On nous a déjà tant de fois fait le coup depuis plus de vingt ans avec calcul, cynisme et toutes les ficelles marketing d’usage : « la rencontre magique et mystique de l’Orient et de l’Occident », « les milles et une nuits électro », « les stars de Bristol reprennent les classiques amazoniens », « Oum Kalthoum dubstepisée ». Le tout finissant plus généralement en BO d’un spot pour un déo sans sels d’aluminium ou une banque prétendant parler le véritable langage de la jeunesse. Depuis, de Dahab à Ibiza en passant par Hendaye, impossible de se poser dans un bar lounge sans subir l’une de ces compilations plus ou moins réussies mais bien trop souvent inutiles. Si vous êtes comme moi, le terme même de « world music » vous soulève le cœur et vous donne envie d’outer sur Facebook tous les gens de votre entourage qui possèdent un CD de Deep Forest.

Pourtant nous avons tous en tête de vrais projets musicaux, ambitieux, sérieux et sincères. En vrac : Natacha Atlas et Transglobal Underground, l’iconoclaste Jean-Philippe Rykiel, et plus récemment les projets Mixatac (Bamako, Beyrouth) ou les collaborations congolaises de Damon Albarn.

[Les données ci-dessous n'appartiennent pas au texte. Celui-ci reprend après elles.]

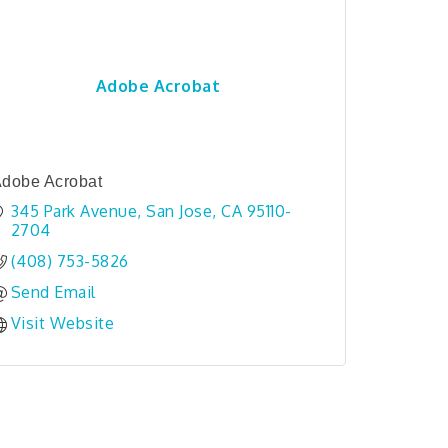
Adobe Acrobat
dobe Acrobat
345 Park Avenue
San Jose
CA
95110-
2704
(408) 753-5826
Send Email
Visit Website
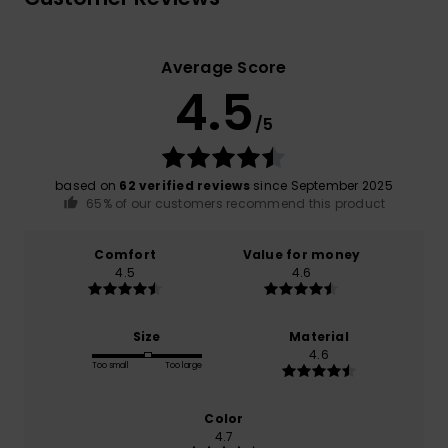
Average Score
4.5
/5
based on
62 verified reviews
since September 2025
65% of our customers recommend this product
Comfort
Value for money
4.5
4.6
Size
Material
4.6
Too small
Too large
Color
4.7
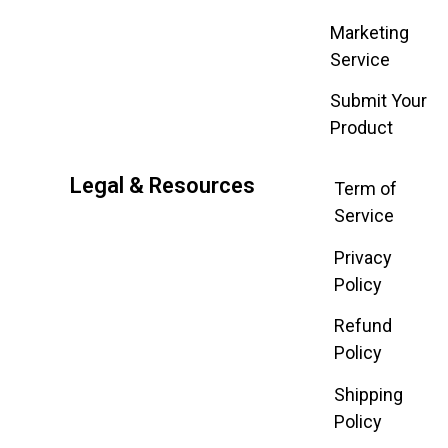
Marketing
Service
Submit Your
Product
Legal & Resources
Term of
Service
Privacy
Policy
Refund
Policy
Shipping
Policy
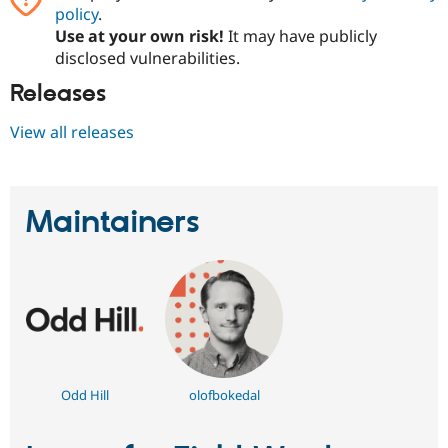
policy
.
Use at your own risk!
It may have publicly
disclosed vulnerabilities.
Releases
View all releases
Maintainers
Odd Hill
olofbokedal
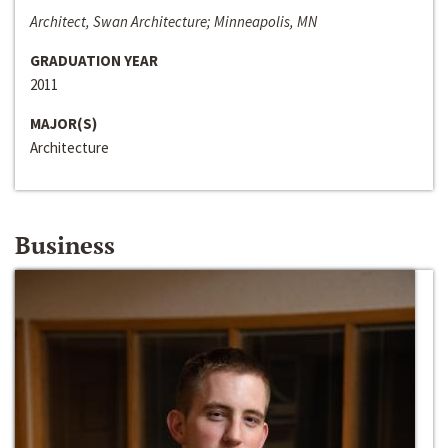
Architect, Swan Architecture; Minneapolis, MN
GRADUATION YEAR
2011
MAJOR(S)
Architecture
Business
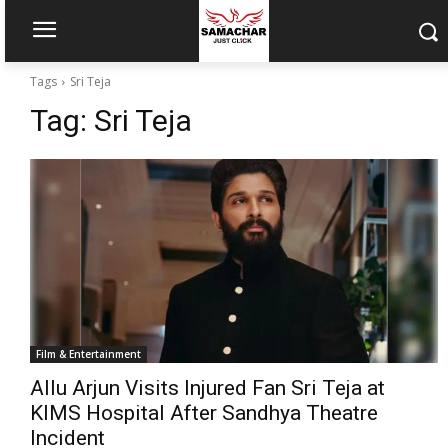
Tags
Sri Teja
Tag:
Sri Teja
Film & Entertainment
Allu Arjun Visits Injured Fan Sri Teja at
KIMS Hospital After Sandhya Theatre
Incident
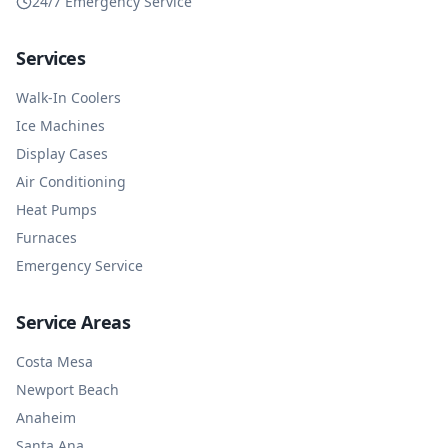
24/7 Emergency Service
Services
Walk-In Coolers
Ice Machines
Display Cases
Air Conditioning
Heat Pumps
Furnaces
Emergency Service
Service Areas
Costa Mesa
Newport Beach
Anaheim
Santa Ana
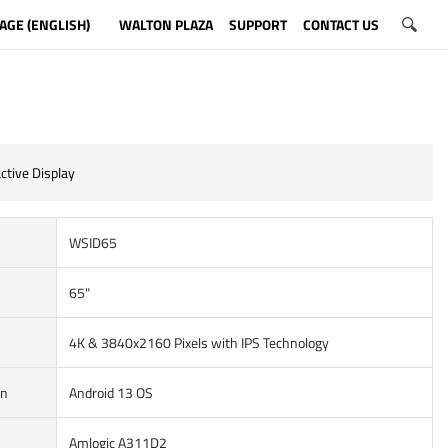
AGE (ENGLISH)
WALTON PLAZA
SUPPORT
CONTACT US
ctive Display
WSID65
65"
4K & 3840x2160 Pixels with IPS Technology
on
Android 13 OS
Amlogic A311D2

Carlos Robles Arenas et JP Chabot, les deux compères d’Orange Blossom semblent immunisés contre les procès d’intention et le doute : convaincus que la fusion des cultures musicales est inéluctable, ils trainent leurs guêtres sur la planète et mélangent les instruments, les genres et les voix depuis plus de vingt ans. Leur troisième opus enregistré entre Cholet, le Maroc et la Jordanie, est le fruit de près de dix années de travail. Et le résultat est là ; il est des moments où le cynisme ne résiste pas à la force de l’émotion : par exemple, l’écoute d’un album qui emporte tout sur son passage dès les premiers instants.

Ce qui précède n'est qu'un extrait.